Over the past holiday weekend, I thought much about my experiences as a teenager, during which I participated in honoring our fallen by placing flags at their graves for Memorial Day. I remember speaking with my grandfathers, both Army Air Corps veterans, about their experiences during WWII and the challenges that they faced during those perilous times. Remembering Earl Curzon’s famous quote that the Allies in WWI “floated to victory on a wave of oil,” only reinforced for me the truth of the famous saying that “those failing to learn from the mistakes of the past are bound to repeat them.”
In terms of energy security, I’d assert that we not only have the potential to repeat our mistakes, but also could double down on the scope of their national security and economic impacts, not if, but when energy supply chains are disrupted. Now, these stakes can be even higher with greater energy vulnerability, natural resource constraints, and climate related threat multipliers.
In my last post, I mentioned concept of diversification and its importance in our operational fuels moving forward. Our warfighters have relied on petroleum-based jet fuels since the dawn of the jet age and on marine diesel and fuel oils for even longer. These are the energy commodities around which the vast majority of our military capabilities have been designed for. In a way, our weapons platform mix or force structure is an apt analog to our operational fuel paradigm. A weapons platform’s purpose is effectively to deliver steel on target. Likewise, operational fuels purpose is to just deliver BTUs to our force multiplier technologies, whether jet turbines, compression ignition engines or field generators.

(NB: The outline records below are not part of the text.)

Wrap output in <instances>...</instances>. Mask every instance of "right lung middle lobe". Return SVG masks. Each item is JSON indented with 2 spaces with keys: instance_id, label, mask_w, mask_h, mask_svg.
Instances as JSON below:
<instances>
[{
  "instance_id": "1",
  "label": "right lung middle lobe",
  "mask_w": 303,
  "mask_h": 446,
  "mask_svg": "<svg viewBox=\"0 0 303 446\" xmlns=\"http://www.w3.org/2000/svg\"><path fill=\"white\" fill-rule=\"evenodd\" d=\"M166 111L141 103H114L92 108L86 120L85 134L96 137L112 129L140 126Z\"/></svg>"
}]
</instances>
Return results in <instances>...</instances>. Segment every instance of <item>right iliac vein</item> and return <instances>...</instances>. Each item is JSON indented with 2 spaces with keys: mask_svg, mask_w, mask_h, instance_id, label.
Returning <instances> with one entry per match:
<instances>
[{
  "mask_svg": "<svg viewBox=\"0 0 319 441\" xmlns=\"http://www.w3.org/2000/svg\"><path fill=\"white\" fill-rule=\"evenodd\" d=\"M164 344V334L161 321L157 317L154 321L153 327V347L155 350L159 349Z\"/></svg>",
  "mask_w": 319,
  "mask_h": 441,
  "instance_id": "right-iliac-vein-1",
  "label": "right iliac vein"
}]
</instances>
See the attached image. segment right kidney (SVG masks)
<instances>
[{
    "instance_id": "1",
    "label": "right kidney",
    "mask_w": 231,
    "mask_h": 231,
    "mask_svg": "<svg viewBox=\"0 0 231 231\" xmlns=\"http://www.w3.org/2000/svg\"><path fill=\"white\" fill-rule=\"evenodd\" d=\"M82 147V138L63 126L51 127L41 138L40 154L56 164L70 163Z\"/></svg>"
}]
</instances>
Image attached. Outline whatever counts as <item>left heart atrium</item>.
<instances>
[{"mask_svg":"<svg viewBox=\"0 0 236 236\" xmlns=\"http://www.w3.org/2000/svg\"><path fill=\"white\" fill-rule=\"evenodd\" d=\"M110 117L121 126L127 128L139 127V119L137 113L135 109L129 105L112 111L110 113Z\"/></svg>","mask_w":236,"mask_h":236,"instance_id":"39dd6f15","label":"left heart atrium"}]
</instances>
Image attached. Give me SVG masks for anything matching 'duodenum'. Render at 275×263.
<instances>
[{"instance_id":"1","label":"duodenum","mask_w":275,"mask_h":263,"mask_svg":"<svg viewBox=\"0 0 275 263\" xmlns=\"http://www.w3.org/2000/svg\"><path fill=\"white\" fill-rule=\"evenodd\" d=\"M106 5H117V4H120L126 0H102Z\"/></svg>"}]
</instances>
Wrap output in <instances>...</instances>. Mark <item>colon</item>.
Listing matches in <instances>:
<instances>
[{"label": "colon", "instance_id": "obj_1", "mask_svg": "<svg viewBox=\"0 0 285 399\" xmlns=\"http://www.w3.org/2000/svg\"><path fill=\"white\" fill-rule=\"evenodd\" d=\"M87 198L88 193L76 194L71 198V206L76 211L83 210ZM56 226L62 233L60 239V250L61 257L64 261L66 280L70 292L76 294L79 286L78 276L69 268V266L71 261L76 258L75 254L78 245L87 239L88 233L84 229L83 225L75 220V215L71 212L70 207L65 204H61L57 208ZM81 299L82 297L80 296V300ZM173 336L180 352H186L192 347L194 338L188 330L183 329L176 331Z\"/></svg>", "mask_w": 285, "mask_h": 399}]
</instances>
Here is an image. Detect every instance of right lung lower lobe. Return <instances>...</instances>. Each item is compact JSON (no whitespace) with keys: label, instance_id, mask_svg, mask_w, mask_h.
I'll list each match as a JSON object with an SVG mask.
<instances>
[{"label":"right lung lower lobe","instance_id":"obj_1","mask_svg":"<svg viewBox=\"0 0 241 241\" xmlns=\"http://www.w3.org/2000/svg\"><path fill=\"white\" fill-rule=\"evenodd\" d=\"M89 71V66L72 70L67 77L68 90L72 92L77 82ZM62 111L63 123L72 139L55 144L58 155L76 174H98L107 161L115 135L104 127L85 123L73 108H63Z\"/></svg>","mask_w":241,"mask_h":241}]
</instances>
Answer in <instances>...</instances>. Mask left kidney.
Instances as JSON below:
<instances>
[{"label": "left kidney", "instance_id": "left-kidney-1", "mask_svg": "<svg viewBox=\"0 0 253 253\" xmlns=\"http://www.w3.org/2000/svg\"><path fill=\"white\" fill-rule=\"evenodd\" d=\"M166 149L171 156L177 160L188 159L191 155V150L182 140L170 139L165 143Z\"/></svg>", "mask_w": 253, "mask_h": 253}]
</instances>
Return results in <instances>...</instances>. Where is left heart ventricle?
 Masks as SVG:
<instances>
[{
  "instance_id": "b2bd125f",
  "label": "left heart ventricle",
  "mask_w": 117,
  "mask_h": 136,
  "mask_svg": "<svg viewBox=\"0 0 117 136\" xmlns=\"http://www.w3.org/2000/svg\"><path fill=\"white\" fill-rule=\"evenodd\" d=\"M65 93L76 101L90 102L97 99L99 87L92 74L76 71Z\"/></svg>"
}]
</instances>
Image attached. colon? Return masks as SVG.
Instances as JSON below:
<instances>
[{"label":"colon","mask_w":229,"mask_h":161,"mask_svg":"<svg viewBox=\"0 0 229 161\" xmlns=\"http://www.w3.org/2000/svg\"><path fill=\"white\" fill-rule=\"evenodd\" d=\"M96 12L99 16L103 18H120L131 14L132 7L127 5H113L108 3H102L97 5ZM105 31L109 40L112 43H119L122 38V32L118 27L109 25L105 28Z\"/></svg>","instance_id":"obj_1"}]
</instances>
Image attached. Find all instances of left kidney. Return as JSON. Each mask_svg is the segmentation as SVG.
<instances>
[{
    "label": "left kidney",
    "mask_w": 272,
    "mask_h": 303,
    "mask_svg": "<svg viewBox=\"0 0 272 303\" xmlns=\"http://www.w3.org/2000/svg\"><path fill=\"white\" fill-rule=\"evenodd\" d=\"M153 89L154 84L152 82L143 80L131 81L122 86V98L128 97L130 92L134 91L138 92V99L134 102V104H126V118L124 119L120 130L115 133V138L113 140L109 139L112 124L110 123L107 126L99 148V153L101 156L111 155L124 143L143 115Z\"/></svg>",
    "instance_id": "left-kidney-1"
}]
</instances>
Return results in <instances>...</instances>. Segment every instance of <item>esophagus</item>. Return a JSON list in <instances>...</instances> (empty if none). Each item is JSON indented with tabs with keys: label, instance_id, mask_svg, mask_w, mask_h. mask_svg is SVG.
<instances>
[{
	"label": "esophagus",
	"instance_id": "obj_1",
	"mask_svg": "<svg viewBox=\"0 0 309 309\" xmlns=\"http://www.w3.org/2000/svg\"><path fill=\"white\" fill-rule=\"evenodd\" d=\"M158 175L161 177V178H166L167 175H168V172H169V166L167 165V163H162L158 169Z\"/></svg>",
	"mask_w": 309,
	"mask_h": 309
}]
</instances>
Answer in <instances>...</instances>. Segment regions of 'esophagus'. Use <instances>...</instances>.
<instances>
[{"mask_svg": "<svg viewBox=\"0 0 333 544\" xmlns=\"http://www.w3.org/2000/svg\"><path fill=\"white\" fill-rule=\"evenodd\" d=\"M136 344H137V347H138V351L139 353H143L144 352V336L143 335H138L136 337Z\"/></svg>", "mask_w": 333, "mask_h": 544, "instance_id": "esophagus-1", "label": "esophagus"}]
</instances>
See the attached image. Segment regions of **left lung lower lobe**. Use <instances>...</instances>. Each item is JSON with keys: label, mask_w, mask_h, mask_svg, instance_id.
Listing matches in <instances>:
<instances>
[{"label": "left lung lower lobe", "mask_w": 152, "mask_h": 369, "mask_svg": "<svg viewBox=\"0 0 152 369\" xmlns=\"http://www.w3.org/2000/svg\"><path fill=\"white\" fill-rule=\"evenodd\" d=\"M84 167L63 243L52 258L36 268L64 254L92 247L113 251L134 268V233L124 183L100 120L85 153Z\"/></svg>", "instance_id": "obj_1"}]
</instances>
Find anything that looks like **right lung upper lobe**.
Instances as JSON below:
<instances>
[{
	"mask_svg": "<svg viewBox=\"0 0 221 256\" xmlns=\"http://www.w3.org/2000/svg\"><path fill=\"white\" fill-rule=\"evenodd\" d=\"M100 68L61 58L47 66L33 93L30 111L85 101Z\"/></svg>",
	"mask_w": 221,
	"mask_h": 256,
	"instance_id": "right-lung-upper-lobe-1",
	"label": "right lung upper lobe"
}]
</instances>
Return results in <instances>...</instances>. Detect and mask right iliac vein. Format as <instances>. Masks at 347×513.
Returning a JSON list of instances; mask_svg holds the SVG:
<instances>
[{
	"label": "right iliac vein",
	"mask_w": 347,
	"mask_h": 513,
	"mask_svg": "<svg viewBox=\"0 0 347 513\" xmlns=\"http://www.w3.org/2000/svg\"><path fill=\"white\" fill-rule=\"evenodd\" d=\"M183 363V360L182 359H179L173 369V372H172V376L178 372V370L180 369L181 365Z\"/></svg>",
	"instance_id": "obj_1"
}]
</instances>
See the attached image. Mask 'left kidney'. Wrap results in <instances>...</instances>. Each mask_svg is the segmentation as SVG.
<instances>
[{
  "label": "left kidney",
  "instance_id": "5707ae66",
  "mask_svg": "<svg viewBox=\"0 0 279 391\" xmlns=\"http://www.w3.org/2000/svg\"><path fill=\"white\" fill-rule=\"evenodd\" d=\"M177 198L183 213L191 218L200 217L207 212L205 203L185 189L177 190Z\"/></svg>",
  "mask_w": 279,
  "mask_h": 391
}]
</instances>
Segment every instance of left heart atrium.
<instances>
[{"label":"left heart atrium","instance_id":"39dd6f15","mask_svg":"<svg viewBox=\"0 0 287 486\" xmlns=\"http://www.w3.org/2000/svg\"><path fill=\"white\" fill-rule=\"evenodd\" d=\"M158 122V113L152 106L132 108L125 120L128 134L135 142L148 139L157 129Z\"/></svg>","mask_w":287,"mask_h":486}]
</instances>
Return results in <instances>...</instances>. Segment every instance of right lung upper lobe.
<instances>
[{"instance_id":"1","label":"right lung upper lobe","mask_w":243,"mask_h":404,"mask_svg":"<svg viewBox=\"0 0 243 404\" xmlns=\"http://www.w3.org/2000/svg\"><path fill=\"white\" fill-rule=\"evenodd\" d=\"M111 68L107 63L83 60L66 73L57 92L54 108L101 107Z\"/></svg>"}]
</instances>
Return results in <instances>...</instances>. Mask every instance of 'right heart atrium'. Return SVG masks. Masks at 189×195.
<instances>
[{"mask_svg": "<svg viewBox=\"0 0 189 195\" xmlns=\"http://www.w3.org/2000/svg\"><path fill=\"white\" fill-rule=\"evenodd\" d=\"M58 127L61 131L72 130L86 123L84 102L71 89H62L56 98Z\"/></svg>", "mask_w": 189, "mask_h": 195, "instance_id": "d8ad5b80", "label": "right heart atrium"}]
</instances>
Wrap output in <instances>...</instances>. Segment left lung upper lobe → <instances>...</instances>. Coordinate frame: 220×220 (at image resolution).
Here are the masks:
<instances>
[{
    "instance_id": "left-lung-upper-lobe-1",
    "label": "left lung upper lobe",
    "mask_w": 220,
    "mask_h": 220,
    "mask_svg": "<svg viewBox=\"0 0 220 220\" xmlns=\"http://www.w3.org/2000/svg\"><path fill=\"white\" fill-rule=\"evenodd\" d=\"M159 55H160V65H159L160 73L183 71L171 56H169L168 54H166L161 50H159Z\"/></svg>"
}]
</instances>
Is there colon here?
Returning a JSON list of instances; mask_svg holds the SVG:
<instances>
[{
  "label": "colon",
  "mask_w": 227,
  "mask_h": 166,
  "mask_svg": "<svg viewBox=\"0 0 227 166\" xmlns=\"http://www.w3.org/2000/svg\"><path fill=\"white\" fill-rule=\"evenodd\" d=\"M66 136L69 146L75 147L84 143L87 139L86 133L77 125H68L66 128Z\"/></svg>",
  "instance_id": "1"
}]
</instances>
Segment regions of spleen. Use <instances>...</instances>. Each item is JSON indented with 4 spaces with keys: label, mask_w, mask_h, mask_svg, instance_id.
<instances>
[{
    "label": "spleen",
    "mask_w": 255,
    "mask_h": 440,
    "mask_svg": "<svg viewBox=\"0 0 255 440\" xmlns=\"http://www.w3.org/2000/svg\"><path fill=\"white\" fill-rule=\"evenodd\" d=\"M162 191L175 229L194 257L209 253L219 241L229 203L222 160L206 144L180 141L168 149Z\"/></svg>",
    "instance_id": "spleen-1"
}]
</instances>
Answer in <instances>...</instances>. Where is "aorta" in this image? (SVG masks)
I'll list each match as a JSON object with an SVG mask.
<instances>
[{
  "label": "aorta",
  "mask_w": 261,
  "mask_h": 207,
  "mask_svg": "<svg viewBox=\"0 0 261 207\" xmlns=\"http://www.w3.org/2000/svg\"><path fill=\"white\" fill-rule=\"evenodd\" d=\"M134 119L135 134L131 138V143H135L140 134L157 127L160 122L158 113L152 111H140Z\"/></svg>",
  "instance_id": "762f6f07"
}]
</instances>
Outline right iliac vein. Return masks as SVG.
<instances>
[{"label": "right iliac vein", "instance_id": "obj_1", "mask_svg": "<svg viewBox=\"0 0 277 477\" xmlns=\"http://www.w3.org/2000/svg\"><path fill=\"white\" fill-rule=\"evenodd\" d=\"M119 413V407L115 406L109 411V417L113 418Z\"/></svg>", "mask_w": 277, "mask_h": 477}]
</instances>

This diversity of force structure likewise applies to our operational fuel options, more precisely their supply chains and feedstocks. My colleague, Taylor Wilkerson, in his chapter on supply chain risk management and building resilience reflects this approach. We will certainly continue using our petroleum-based fuels (“B-52s”), but should we support our military services efforts to diversify their operational fuel supply chain vulnerabilities, such as alternative fuels and biofuels? What are our operational fuel “A-10s” and “Reapers” should we be investing in? What should our military’s operational energy force structure look like moving forward? Certainly these are open questions, but our warfighters deserve reduced vulnerability provided by diversified operational fuel supply chains. If there are side benefits, such as performance enhancements and reduced air and GHG emissions, why should these be detractor to their use, particularly if they support great combat capability and potentially reduce lifecycle maintenance costs (reduced engine teardowns)?
While down at the NDIA’s E2S2 conference last week in New Orleans, I sat in an insightful panel discussion on “Energy Security Grids / Infrastructure,” discussing over a decade of work and lessons learned in securing our nation’s critical electrical infrastructure. Of note, a representative from Entergy, the local electrical utility, shared their experiences post hurricanes Katrina and Rita and, later, Ike—all of which spurred them to take a proactive risk management approach (as part of an integrated climate adaptation plan) that informed investments and partnerships to build resilience both with their infrastructure and with their customers.
These analyses, planning and outreach effort are projected to reduce this utility’s anticipated annual losses by billions of dollars moving forward. Proactive risk management fundamentally informs organizational cost and budgetary decisions, and this is, in many ways, analogous to the military services efforts in alternative operational fuels. Another speaker on this energy security panel noted that 9/11 spurred the US government to focus on security but that Katrina forced them to reevaluate and face the critical necessity to build in resiliency into our critical electric grid infrastructure.
This begs a similar question for our operational fuel mix: we are certainly ocusing on energy security, but is the current approach and support sufficient for our military’s alternative fuels to be a resilient and diversified operational energy force structure moving forward? My hope is that our leaders will have the foresight to allow them to choose their path proactively without a detrimental catalyst to action, such as a Persian Gulf closure impacting petroleum prices.